But of the tree of knowledge . . . thou shalt not eat of it”
The Book of Genesis

The spiritual discipline I cobbled together for myself in my late teens, and which has sustained me now for well over fifty years, has four major components: yoga, meditation, vegetarianism—and a code of behavior that comprises compassion and harmlessness, a concept known to Hindus, Buddhists, and Jains as Ahimsa. (It wasn’t until long after I had pieced these things together that I came to understand that long ago, in places like India, the single term “yoga” actually encompassed these, and many other precepts. Today though, especially here in the west, yoga has come to connote primarily a set of postures and breathing exercises, devoid of other considerations.)

Of the four components that have become the foundation of my personal spiritual practice, the one that proved most difficult for me initially was meditation. I remember first encountering the term “meditation” in old yoga books, when I was a still a boy. These brief references to meditation alluded only to its benefits, they mentioned nothing about how it was actually practiced.

So, meditation seemed to me, then, something utterly mysterious and alluring. Here was a way of manipulating the mind, so that I could see God.
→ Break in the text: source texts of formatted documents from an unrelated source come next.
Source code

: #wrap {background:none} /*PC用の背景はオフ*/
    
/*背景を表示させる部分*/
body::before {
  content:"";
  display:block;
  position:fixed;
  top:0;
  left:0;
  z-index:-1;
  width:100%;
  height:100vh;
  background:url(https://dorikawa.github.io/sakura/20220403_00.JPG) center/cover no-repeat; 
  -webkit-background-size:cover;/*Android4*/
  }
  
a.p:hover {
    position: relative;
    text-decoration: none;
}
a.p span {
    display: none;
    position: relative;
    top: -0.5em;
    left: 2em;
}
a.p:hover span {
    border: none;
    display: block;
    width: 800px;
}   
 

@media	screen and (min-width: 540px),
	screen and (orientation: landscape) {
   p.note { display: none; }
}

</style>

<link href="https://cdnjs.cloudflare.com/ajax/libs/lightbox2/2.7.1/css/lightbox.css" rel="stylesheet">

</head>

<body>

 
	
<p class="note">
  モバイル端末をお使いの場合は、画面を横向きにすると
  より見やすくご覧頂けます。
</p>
But how, I wondered, was this accomplished? In my musings, I imagined that meditation must consist of extraordinarily complex mental convolutions and gyrations—labyrinthine cerebral reckoning akin to that of advanced physics or calculus—to achieve such an unfathomable feat as spiritual awakening.

But when I investigated further, and learned that meditation was, in fact, exactly the opposite of what I had envisioned—that it sought to still the mind of thoughts—to make it an empty vessel, so to speak, to be then filled with mystical energy—I was dumbfounded.

Just stop thinking?

That simple trick was all there was to this powerful and obscure practice called meditation?

It seemed absurd. I honestly couldn’t believe it. It appeared far too easy.

Until I tried. And found it nearly impossible.

I was a gifted student—I’d been thrown into advanced classes and had even been skipped a grade—but now, no matter how hard I worked at it, I couldn’t pause those pesky thoughts (thoughts for which I’d been so richly rewarded and praised in school) for even a few seconds. How was this happening? Why was it so difficult?

Eventually, not with the sheer force of will with which I tried at first, but with patience and calm and a great deal of practice, I learned to meditate. And as I became able to sink into the mystical mindset on a regular basis, the experiential aspect of the spiritual discipline manifested, and the practice became even more real and intrinsic for me.

But the tug of the Judeo-Christian religions in which I and all my friends had been raised, lingered inside me—not so much viscerally, but very much so intellectually. Why were these beliefs so meaningful to so many people? Why did they not resonate with me at all? Was there some connection I could find, between them, and the path that I had chosen? If there was, the gestalt would make more sense to me.

In college, although I majored in English Literature and Creative Writing, I threw together an informal, undeclared minor in religious studies. I sought out classes anywhere I could find them. I discovered comparative religion classes offered in the philosophy department, the sociology department, the anthropology department, and the psychology department. The German department taught the novels of Hermann Hesse in translation. Perhaps my favorite of these classes was in the English department—it was called The Bible as Literature.

My first breakthrough meditation experience had occurred during the summer when I was nineteen years old, and I took the Bible as Literature class almost immediately thereafter, when I returned to school for the first semester of my junior year.

It was in the first week of class, as we examined the creation myths and the story of Adam and Eve in Genesis, that a profound link between the Eastern and Western approaches to spirituality became evident to me.

And it seemed appropriate to me that this essential shared truth should be presented in the very first story of the Old Testament, the foundation upon which the entire Bible would then be built.

Once Eve and Adam ate of the tree of knowledge, they were expelled from the Garden of Eden.

That, it seemed to me, seized upon the philosophical dilemma that all humans face in seeking spirituality. But none of the standard interpretations we were offered in class were in line with what the story meant to me personally.

Our professor had suggested that the fact that the Bible referred to it as the Tree of the Knowledge of Good and Evil should not be taken too literally, because in that time, “good and evil” was a colloquial way of referring to “everything” or “all things.” The tree symbolized knowledge in general.

As we pored through scholarly tracts on why God would seek to prevent humans from seeking knowledge, none of them postulated what now appeared obvious to me as someone who meditated: Our cerebral activity—our constant thoughts—block us from experiencing the spiritual aspect of the cosmos. Knowledge—thinking—is the impediment, not the vehicle, to attaining the mystical sensibility.

But knowledge and thinking still remain vital and something to be sought after and cherished. So, humans desperately require knowledge, but also need to know how to turn it off at times.

As always seems to be the case, it is a duality—it demands that we carefully balance and calibrate to find our equilibrium.

But more than that—we are, in fact, capable of achieving a mindset where this duality is erased—where the material and mystical realms meld into a unified and powerful gestalt.

This is the goal of a lifelong spiritual discipline.